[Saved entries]
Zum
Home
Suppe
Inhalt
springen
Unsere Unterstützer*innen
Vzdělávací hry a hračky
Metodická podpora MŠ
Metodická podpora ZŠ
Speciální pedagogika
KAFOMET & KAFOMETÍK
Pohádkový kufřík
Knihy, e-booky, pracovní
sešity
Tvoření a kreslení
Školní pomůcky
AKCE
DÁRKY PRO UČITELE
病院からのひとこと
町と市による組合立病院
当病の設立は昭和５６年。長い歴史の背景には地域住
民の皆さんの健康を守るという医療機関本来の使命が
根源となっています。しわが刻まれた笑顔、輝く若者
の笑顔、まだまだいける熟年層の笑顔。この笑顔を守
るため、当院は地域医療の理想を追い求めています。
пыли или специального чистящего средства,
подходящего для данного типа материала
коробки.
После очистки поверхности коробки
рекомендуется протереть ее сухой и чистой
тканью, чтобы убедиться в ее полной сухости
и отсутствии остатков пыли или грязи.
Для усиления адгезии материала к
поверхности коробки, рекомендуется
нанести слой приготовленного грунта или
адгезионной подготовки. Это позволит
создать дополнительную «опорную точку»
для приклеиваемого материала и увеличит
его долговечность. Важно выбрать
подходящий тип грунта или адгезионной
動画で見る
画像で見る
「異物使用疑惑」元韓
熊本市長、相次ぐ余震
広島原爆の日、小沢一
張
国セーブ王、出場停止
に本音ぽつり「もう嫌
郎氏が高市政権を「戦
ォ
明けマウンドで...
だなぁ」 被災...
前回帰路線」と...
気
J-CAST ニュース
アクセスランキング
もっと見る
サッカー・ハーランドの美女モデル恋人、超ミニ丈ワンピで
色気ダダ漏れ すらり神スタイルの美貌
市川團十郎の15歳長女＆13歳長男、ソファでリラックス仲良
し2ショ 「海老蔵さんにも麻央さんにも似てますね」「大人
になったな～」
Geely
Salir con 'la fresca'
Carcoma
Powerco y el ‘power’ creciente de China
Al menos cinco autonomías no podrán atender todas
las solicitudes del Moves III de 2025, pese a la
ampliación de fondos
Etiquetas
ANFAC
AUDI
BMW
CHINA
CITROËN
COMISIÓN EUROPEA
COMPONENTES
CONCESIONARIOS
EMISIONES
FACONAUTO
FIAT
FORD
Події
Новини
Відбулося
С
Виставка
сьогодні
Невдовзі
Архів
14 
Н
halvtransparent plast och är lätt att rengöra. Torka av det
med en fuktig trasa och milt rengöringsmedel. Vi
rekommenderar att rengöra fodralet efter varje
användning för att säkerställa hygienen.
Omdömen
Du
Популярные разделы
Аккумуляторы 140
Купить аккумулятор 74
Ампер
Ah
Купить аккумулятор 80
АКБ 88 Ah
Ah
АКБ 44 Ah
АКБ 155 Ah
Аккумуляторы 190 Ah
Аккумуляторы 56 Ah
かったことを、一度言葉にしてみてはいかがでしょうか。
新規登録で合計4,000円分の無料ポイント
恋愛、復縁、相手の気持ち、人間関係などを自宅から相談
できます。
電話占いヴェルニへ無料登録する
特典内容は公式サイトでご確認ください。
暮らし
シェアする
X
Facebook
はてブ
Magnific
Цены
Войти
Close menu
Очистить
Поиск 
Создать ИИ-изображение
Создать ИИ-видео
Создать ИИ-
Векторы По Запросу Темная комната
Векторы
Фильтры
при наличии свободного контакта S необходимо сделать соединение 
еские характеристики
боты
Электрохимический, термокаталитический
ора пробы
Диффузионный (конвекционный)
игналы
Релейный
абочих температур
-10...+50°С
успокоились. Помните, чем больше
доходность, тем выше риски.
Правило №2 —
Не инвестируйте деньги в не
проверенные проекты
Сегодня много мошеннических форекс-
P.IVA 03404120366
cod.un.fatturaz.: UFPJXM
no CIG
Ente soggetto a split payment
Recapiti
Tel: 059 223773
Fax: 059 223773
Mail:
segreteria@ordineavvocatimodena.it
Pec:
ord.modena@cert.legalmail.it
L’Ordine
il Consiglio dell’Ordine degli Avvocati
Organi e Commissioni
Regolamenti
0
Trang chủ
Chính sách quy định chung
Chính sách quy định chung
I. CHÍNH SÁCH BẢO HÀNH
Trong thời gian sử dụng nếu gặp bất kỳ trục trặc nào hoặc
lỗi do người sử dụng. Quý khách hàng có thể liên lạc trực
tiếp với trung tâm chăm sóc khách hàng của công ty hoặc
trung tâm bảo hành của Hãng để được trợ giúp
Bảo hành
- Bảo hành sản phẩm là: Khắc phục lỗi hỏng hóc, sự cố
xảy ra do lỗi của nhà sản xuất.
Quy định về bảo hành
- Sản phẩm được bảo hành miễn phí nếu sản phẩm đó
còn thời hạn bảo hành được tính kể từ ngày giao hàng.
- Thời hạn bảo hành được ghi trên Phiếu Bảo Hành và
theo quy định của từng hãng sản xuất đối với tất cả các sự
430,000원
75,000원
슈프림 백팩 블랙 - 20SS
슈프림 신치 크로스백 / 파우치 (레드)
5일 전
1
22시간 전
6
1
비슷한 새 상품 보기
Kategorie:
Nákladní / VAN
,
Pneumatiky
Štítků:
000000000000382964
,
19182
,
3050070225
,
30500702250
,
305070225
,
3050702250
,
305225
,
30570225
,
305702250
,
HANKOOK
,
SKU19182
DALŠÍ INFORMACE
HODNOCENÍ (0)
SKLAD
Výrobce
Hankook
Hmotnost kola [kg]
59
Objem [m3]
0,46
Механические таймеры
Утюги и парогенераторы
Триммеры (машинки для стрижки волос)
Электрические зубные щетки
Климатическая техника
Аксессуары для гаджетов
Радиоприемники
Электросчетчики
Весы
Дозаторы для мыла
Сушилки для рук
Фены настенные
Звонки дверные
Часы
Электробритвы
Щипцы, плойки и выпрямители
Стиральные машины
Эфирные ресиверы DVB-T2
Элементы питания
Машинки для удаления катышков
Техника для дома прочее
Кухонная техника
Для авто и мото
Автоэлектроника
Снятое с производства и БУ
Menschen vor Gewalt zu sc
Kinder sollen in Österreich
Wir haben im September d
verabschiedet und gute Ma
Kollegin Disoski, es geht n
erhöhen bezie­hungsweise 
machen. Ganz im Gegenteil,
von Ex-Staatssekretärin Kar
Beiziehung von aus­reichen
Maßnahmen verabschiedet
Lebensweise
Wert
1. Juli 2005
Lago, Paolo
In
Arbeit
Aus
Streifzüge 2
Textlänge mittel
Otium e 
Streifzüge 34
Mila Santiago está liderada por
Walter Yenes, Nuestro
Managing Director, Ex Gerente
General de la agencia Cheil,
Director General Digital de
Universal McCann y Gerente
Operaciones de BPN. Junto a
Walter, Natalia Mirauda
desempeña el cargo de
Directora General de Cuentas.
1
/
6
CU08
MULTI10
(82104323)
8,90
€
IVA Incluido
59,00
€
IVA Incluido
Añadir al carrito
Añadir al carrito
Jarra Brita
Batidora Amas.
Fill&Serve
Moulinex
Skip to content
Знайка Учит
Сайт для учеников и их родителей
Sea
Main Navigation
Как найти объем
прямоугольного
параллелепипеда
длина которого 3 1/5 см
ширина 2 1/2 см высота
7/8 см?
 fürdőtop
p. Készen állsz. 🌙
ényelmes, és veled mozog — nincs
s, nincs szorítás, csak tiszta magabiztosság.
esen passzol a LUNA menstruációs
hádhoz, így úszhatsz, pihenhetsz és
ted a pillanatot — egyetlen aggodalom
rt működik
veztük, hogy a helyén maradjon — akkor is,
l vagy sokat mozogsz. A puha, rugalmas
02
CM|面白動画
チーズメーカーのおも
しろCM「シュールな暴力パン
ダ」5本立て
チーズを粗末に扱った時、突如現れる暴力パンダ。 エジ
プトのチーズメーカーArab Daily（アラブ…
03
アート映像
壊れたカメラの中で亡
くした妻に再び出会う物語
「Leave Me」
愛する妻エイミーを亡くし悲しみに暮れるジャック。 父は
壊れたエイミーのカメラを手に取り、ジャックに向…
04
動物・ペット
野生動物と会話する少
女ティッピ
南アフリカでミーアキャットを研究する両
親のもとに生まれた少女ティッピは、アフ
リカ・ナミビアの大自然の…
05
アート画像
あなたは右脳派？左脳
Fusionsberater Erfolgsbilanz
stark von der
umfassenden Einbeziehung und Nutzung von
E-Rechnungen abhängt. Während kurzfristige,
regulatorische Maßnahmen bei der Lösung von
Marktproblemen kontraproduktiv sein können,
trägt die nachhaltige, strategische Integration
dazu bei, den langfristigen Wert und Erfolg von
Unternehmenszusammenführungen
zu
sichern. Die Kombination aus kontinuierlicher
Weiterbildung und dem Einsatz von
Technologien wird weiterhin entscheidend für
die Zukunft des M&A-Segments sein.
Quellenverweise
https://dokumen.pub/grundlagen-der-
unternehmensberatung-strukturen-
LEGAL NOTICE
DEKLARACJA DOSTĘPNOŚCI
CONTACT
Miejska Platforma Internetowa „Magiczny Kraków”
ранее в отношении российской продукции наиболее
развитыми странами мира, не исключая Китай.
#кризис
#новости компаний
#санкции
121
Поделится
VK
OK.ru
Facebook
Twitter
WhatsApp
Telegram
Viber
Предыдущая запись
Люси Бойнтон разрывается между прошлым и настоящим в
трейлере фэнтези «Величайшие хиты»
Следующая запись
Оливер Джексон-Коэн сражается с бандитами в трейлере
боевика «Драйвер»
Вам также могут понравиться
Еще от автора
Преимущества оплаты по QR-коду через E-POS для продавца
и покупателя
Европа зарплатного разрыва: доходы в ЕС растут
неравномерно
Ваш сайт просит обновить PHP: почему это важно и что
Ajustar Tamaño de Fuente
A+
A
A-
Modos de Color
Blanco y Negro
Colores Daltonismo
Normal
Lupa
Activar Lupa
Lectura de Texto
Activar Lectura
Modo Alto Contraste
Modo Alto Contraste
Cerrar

*Job*
Transcribe the lines above, from the first one down to and including the line that contains "поверхности коробки, рекомендуется".

*Written response*
Zum
Home
Suppe
Inhalt
springen
Unsere Unterstützer*innen
Vzdělávací hry a hračky
Metodická podpora MŠ
Metodická podpora ZŠ
Speciální pedagogika
KAFOMET & KAFOMETÍK
Pohádkový kufřík
Knihy, e-booky, pracovní
sešity
Tvoření a kreslení
Školní pomůcky
AKCE
DÁRKY PRO UČITELE
病院からのひとこと
町と市による組合立病院
当病の設立は昭和５６年。長い歴史の背景には地域住
民の皆さんの健康を守るという医療機関本来の使命が
根源となっています。しわが刻まれた笑顔、輝く若者
の笑顔、まだまだいける熟年層の笑顔。この笑顔を守
るため、当院は地域医療の理想を追い求めています。
пыли или специального чистящего средства,
подходящего для данного типа материала
коробки.
После очистки поверхности коробки
рекомендуется протереть ее сухой и чистой
тканью, чтобы убедиться в ее полной сухости
и отсутствии остатков пыли или грязи.
Для усиления адгезии материала к
поверхности коробки, рекомендуется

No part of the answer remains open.